About Solta Medical, Inc.

Solta Medical, Inc. is a global leader in the medical aesthetics market providing innovative, safe, and effective anti-aging solutions for patients which enhance and expand the practice of medical aesthetics for physicians.

The company offers products to address aging skin under the industry’s two premier brands: Thermage(R) and Fraxel(R). Thermage is an innovative, non-invasive radiofrequency procedure for tightening and contouring skin. As the leader in fractional laser technology, Fraxel delivers minimally invasive clinical solutions to resurface aging and sun damaged skin. Since 2002, over one million Thermage and Fraxel procedures have been performed worldwide. Thermage and Fraxel are the perfect complement for any aesthetic practice. Our products are available in over 100 countries.

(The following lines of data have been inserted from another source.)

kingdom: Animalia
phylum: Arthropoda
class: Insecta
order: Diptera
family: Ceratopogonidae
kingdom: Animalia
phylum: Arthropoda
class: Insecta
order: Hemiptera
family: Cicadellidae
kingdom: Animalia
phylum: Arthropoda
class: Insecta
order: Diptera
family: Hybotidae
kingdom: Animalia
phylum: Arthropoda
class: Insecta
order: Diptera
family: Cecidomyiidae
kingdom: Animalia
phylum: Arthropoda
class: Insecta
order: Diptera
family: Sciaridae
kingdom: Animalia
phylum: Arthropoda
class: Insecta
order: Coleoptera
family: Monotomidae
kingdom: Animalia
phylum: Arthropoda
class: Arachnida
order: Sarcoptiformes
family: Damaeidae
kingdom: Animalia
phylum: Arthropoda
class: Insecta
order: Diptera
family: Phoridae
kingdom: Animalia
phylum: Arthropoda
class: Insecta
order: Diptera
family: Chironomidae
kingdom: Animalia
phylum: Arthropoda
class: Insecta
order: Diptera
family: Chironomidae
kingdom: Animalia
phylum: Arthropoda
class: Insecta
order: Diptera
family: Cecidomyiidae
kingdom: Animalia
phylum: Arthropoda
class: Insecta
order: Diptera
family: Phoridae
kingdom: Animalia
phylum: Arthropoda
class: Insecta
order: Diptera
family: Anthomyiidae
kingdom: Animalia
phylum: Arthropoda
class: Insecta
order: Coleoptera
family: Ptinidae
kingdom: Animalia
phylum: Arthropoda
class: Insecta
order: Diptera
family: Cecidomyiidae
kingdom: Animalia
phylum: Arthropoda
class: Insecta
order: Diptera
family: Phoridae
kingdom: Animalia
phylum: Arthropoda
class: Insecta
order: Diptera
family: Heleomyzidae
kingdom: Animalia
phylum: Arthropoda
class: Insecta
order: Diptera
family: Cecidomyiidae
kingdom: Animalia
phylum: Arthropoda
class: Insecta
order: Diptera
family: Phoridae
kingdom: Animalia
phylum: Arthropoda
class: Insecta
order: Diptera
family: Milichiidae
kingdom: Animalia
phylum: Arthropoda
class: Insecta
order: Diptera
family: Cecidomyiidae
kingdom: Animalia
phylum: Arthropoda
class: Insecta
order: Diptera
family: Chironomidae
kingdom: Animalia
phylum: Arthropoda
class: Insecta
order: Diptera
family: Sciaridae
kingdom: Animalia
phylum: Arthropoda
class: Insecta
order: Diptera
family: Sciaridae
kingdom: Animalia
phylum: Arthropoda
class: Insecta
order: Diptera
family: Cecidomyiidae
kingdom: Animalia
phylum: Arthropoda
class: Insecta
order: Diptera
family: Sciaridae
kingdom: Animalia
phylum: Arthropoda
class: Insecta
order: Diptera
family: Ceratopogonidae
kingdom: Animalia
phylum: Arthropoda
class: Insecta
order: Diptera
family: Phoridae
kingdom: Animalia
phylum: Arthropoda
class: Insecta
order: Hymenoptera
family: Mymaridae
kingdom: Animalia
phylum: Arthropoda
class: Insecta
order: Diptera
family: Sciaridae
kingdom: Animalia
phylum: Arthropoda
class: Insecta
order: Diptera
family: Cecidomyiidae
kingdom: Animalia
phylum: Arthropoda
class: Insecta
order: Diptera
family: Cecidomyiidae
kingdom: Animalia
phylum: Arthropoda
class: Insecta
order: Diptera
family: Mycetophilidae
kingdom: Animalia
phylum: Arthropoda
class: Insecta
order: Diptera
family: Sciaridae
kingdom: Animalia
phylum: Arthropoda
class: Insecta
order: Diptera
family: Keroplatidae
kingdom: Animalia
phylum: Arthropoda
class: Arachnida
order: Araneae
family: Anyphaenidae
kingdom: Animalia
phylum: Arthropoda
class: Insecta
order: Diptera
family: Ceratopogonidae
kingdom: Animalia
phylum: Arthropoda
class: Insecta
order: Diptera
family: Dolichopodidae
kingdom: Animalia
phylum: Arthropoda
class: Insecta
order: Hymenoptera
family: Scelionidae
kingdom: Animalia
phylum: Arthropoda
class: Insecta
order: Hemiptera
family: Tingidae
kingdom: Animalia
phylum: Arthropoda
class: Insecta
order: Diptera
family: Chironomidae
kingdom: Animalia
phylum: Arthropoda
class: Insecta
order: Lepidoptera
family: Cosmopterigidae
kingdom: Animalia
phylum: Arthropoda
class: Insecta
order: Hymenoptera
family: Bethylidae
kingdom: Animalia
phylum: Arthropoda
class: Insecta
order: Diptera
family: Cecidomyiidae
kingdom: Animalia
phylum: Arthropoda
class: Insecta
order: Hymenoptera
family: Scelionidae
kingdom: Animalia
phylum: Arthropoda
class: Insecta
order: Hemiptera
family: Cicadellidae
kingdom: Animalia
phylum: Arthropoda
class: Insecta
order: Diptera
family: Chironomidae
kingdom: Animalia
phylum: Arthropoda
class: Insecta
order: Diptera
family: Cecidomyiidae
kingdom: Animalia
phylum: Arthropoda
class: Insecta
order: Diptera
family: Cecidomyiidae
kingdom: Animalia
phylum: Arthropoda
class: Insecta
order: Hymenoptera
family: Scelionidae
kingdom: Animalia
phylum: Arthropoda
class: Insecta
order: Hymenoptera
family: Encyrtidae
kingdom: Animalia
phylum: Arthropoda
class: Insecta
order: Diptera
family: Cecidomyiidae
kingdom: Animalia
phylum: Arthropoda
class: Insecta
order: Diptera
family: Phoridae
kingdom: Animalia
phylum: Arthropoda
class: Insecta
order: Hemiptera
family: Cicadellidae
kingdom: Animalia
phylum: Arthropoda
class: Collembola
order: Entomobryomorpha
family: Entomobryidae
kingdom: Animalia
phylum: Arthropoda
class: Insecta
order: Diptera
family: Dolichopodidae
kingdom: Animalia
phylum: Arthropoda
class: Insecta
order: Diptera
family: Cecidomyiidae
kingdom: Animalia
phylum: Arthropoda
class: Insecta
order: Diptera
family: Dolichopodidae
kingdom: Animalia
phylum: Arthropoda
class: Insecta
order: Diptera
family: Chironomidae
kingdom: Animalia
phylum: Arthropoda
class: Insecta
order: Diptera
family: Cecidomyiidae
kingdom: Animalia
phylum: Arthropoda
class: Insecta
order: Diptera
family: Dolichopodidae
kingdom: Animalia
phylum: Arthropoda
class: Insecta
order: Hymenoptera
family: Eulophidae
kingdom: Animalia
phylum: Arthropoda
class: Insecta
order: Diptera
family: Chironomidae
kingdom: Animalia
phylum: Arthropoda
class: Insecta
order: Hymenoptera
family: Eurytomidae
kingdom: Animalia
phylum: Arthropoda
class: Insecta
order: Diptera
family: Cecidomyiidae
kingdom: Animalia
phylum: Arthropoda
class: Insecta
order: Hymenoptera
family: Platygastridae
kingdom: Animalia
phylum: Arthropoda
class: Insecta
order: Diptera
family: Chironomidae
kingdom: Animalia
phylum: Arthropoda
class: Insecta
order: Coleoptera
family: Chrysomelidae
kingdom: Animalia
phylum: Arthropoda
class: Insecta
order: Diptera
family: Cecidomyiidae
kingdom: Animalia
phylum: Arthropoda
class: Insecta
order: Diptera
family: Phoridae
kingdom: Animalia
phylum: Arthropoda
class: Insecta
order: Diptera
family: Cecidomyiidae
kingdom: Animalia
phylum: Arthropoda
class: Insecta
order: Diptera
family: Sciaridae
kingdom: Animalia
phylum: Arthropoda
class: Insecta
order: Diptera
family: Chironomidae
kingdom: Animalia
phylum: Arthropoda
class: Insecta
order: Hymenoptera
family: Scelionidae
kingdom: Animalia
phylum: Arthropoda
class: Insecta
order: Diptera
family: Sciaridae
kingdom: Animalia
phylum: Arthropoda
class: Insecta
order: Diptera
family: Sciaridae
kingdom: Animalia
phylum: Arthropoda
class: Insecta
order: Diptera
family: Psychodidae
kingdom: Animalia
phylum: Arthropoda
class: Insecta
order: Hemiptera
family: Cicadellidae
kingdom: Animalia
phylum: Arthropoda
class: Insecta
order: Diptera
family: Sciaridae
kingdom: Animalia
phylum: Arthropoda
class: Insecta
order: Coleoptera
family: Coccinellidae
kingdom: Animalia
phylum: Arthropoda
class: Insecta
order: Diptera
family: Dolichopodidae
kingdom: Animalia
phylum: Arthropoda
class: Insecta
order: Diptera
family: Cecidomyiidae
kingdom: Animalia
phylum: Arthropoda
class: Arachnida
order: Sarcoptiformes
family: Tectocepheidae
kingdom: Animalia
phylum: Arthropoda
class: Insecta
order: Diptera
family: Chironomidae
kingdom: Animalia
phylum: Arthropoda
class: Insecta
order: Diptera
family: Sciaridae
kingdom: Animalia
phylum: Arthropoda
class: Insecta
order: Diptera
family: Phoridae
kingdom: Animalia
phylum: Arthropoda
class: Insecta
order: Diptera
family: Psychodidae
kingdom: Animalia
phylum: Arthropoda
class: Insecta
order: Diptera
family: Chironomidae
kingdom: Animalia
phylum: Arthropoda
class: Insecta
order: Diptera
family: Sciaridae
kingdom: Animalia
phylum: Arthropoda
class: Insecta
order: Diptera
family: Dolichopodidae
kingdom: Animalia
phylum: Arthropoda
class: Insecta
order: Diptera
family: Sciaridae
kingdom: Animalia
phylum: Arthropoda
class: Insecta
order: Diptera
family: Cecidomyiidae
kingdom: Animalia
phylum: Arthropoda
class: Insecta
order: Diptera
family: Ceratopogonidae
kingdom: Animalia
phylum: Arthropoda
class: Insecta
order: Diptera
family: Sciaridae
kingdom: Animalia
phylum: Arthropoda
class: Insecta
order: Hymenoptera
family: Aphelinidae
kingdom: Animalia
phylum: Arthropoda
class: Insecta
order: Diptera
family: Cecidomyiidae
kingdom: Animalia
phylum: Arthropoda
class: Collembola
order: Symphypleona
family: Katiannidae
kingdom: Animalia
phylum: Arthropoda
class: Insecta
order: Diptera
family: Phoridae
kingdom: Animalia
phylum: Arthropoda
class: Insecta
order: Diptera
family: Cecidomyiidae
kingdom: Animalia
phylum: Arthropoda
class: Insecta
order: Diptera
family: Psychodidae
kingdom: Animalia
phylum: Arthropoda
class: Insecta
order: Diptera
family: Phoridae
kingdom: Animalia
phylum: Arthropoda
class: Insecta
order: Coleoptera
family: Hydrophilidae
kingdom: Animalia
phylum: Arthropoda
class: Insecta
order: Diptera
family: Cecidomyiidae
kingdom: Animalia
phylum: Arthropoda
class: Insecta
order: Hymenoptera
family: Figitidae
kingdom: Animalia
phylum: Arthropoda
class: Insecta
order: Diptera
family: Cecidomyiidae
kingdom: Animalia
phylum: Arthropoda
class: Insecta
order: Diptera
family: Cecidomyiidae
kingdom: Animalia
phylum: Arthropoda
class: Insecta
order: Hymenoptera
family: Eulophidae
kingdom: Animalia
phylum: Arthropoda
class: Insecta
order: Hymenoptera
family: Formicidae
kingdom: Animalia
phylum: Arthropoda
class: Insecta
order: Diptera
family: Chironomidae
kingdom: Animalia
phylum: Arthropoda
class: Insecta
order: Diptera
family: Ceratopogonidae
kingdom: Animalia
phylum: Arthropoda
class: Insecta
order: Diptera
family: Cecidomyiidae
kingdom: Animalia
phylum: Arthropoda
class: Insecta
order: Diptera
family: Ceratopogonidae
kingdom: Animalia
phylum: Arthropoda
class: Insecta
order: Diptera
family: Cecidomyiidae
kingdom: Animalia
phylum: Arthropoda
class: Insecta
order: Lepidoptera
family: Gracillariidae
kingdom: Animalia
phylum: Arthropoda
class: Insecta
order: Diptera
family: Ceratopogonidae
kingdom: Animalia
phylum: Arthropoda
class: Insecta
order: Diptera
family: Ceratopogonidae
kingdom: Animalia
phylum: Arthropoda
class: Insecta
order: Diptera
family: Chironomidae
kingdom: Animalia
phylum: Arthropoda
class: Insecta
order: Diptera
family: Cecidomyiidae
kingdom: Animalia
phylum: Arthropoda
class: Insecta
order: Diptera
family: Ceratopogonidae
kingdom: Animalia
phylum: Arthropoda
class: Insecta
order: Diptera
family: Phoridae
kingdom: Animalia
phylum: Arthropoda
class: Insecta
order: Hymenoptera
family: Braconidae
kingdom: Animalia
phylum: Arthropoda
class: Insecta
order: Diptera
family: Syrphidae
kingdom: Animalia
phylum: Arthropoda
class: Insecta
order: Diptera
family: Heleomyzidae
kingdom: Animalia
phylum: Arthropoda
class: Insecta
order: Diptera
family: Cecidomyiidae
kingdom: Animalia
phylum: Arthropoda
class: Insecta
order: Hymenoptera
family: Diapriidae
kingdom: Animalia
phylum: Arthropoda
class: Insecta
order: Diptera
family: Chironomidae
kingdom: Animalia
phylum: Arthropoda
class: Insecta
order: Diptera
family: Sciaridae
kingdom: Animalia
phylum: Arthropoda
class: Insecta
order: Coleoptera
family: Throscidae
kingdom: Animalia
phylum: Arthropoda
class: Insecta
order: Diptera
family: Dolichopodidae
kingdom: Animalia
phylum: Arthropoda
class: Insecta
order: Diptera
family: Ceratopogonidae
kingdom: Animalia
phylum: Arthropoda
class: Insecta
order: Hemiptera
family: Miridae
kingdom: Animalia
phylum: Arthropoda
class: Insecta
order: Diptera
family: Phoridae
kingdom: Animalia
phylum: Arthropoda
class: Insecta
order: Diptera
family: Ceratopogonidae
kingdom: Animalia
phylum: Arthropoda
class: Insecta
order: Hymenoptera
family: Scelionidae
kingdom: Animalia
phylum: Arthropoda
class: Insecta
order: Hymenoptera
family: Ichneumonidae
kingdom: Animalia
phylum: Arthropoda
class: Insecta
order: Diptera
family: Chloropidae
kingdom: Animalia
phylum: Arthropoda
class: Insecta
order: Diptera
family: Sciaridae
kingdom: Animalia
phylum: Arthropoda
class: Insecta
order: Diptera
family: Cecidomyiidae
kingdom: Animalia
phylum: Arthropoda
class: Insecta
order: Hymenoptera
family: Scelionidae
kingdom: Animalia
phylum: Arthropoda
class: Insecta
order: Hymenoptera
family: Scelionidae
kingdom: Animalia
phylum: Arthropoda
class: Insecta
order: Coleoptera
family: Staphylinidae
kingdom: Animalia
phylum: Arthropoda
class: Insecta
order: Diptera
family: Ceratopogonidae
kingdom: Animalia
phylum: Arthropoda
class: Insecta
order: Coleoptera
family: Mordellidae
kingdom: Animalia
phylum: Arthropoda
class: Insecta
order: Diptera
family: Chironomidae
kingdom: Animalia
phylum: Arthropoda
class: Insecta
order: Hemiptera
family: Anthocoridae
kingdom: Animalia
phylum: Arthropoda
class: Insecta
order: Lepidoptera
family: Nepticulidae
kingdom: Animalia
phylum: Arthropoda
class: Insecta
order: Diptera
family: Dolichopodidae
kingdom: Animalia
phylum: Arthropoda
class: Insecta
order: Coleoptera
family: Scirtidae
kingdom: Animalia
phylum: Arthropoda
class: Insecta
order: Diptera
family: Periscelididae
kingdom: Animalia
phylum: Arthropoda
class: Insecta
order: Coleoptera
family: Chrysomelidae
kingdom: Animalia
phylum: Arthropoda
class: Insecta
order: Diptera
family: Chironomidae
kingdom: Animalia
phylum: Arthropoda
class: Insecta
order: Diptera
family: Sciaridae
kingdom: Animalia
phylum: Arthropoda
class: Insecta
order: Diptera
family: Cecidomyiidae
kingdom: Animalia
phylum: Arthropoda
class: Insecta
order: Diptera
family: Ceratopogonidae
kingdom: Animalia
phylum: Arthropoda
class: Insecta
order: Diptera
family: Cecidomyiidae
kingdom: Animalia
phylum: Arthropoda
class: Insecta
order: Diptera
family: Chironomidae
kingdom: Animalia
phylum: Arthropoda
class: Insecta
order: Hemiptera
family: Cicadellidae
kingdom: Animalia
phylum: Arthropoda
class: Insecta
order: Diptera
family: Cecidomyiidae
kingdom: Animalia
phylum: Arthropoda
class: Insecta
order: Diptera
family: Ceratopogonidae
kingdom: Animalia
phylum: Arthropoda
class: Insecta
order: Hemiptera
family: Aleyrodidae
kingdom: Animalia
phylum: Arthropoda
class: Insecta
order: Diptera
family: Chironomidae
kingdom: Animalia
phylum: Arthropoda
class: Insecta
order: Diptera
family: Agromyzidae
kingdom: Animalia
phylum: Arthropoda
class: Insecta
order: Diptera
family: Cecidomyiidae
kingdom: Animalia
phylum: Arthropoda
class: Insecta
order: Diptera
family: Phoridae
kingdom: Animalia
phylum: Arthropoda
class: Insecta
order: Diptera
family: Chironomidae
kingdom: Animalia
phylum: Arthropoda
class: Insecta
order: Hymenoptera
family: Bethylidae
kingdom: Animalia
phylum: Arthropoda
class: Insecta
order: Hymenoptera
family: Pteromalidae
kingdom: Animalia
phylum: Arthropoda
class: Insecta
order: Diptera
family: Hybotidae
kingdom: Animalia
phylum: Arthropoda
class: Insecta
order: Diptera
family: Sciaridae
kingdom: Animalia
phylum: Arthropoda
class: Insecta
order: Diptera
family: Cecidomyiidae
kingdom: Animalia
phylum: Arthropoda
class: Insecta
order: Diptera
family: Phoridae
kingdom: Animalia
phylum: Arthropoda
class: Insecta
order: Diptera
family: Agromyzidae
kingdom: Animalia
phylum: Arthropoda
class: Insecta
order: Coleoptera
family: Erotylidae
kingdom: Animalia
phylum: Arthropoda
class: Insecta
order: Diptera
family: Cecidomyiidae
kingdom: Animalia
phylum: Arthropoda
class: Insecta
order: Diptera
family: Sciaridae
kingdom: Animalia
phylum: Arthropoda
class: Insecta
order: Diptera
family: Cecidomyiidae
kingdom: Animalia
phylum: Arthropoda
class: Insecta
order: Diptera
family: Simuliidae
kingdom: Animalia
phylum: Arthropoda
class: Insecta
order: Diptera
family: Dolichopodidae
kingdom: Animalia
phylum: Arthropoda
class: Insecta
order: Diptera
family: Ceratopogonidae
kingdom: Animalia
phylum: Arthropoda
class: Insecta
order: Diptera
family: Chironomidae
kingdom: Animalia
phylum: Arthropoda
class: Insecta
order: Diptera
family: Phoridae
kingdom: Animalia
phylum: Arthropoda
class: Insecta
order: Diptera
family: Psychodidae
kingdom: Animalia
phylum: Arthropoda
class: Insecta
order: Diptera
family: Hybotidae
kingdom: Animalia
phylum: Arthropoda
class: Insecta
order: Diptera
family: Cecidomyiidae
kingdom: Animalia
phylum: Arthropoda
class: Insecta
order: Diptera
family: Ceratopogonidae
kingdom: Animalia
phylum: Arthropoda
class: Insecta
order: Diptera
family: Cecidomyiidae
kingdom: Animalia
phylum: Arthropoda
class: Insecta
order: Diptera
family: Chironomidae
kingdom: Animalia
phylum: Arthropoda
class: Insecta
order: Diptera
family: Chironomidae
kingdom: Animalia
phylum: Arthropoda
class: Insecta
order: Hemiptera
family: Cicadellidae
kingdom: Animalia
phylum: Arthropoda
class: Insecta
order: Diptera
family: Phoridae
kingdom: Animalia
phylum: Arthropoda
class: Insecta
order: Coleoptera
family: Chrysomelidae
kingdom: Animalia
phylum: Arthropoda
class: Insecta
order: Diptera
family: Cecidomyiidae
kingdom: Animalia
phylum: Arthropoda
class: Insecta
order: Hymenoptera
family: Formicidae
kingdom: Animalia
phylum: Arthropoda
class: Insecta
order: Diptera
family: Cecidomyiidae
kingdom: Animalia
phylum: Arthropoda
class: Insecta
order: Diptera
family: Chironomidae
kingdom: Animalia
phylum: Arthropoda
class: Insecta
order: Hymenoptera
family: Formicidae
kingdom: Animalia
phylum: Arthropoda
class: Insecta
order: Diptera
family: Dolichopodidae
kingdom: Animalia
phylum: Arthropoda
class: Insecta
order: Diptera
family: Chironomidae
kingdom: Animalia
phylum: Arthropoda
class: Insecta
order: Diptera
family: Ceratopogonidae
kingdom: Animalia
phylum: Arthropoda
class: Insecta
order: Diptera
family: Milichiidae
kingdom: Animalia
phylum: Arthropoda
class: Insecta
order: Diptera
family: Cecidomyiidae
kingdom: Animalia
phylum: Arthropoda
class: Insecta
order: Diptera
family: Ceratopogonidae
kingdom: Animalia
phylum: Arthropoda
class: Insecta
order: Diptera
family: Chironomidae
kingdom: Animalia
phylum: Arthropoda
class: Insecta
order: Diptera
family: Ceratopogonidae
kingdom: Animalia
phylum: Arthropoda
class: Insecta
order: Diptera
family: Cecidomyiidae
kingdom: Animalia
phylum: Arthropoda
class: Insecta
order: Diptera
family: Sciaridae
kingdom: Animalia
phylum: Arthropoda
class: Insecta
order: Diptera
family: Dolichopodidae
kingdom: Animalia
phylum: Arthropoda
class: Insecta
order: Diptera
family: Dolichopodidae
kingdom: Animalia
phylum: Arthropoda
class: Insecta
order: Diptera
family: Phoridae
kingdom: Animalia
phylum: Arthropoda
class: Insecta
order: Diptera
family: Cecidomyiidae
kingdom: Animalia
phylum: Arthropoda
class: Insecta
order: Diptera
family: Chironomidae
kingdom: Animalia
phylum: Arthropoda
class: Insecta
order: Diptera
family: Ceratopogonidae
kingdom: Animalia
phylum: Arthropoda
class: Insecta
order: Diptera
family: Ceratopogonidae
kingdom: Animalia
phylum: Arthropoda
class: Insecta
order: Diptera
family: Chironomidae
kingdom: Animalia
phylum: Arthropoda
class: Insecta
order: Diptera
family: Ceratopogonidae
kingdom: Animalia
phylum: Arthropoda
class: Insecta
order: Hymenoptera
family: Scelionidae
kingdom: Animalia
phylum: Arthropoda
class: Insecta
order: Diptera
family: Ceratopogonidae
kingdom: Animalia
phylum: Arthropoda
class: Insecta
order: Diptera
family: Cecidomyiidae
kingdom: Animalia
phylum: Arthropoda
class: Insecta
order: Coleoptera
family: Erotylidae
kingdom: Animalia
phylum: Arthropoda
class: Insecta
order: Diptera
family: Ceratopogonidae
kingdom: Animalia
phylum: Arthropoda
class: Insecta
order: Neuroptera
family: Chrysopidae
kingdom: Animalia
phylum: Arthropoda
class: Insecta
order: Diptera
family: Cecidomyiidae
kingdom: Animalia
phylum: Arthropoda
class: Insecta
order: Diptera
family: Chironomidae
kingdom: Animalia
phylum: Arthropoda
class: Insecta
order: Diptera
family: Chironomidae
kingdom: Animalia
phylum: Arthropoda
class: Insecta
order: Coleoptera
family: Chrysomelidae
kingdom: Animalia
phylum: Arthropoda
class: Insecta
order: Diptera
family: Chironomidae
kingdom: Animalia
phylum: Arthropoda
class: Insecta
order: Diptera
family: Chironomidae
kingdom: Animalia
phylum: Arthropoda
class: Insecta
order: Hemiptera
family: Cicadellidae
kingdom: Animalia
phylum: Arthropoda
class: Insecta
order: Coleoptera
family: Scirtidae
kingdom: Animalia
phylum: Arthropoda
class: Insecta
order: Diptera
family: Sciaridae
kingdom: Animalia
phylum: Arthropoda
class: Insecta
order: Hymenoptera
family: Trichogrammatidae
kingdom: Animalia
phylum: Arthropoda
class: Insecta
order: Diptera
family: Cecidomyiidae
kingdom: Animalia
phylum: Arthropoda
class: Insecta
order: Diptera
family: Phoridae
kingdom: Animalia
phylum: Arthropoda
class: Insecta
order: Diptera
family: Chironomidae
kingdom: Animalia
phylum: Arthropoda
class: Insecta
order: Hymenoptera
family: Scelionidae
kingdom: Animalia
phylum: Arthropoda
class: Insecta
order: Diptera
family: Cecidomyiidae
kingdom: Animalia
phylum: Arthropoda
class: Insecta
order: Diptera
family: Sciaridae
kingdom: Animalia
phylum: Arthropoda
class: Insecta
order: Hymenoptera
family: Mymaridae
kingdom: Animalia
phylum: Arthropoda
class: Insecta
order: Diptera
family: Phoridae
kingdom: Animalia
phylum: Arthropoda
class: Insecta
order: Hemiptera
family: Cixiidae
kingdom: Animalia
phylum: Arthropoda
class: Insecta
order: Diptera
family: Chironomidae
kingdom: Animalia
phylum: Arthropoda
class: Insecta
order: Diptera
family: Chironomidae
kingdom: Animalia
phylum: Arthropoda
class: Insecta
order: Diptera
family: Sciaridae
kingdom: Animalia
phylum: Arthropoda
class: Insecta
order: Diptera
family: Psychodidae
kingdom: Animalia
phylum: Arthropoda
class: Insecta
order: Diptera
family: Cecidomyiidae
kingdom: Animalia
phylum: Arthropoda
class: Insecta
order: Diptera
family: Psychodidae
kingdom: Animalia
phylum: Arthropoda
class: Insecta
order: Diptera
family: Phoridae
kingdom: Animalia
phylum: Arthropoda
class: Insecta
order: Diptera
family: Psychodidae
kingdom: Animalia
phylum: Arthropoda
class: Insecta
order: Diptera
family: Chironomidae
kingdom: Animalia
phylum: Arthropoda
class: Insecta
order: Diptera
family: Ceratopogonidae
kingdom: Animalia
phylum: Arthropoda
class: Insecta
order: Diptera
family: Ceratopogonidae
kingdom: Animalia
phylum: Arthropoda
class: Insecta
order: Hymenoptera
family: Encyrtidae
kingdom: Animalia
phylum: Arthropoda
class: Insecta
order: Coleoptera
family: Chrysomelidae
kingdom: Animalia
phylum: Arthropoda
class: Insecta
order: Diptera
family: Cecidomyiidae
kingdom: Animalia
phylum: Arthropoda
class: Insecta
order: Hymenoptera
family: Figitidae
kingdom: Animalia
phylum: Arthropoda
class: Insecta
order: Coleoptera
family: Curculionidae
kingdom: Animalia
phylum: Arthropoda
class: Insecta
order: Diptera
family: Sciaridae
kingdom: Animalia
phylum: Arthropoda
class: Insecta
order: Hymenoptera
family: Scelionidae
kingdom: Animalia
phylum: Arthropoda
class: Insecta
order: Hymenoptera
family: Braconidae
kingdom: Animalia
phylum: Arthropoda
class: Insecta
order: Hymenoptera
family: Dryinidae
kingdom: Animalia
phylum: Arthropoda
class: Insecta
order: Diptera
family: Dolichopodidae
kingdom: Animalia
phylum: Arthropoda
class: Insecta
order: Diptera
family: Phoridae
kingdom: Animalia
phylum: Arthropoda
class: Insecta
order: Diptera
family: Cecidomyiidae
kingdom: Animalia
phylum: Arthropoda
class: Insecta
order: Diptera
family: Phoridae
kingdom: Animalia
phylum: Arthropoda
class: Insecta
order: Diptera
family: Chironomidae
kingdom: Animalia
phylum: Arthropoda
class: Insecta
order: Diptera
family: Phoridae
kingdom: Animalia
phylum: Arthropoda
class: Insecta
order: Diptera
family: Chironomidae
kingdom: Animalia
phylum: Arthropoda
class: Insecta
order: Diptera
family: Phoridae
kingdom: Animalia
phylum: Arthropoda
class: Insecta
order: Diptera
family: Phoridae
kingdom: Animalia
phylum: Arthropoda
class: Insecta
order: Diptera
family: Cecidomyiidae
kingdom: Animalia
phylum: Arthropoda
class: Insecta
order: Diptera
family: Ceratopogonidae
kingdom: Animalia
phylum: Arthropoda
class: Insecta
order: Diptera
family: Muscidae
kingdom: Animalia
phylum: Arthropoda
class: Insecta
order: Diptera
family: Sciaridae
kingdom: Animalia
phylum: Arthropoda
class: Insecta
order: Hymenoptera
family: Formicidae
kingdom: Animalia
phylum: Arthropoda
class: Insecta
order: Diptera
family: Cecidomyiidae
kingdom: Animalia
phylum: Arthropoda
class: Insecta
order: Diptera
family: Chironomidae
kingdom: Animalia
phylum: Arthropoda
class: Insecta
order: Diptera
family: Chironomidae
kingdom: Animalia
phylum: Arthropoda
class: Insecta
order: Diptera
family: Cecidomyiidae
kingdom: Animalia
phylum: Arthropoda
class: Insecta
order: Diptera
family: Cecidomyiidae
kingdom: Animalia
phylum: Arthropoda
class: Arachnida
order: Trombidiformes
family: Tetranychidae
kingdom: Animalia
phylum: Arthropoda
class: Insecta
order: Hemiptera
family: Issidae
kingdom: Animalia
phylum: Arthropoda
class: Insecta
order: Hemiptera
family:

Forward-Looking Statements

This press release contains forward-looking statements within the meaning of the U.S. Private Securities Litigation Reform Act of 1995, including statements regarding the expected closing of the private placement, use of proceeds and our financial goals for 2009. Forward-looking statements are based on management’s current, preliminary expectations and are subject to risks and uncertainties, which may cause Solta Medical’s actual results to differ materially from the statements contained herein. Factors that might cause such a difference include, but are not limited to, the ability to meet certain closing conditions of the private placement, the possibility that the market for the sale of our new products and initiatives does not develop as expected, the remaining risks and uncertainties with the Reliant Technologies integration process, and the risks relating to Solta Medical’s ability to achieve its stated financial goals as a result of, among other things, economic conditions and consumer and physician confidence causing changes in consumer and physician spending habits that affect demand for our products and treatments. Further information on potential risk factors that could affect Solta Medical’s business and its financial results are detailed in its Form 10-K for the year ended December 31, 2008, its Form 10-Q for the quarter ended September 30, 2009, and other reports as filed from time to time with the Securities and Exchange Commission. Undue reliance should not be placed on forward-looking statements, especially guidance on future financial performance, which speaks only as of the date they are made. Solta Medical undertakes no obligation to update publicly any forward-looking statements to reflect new information, events or circumstances after the date they were made, or to reflect the occurrence of unanticipated events.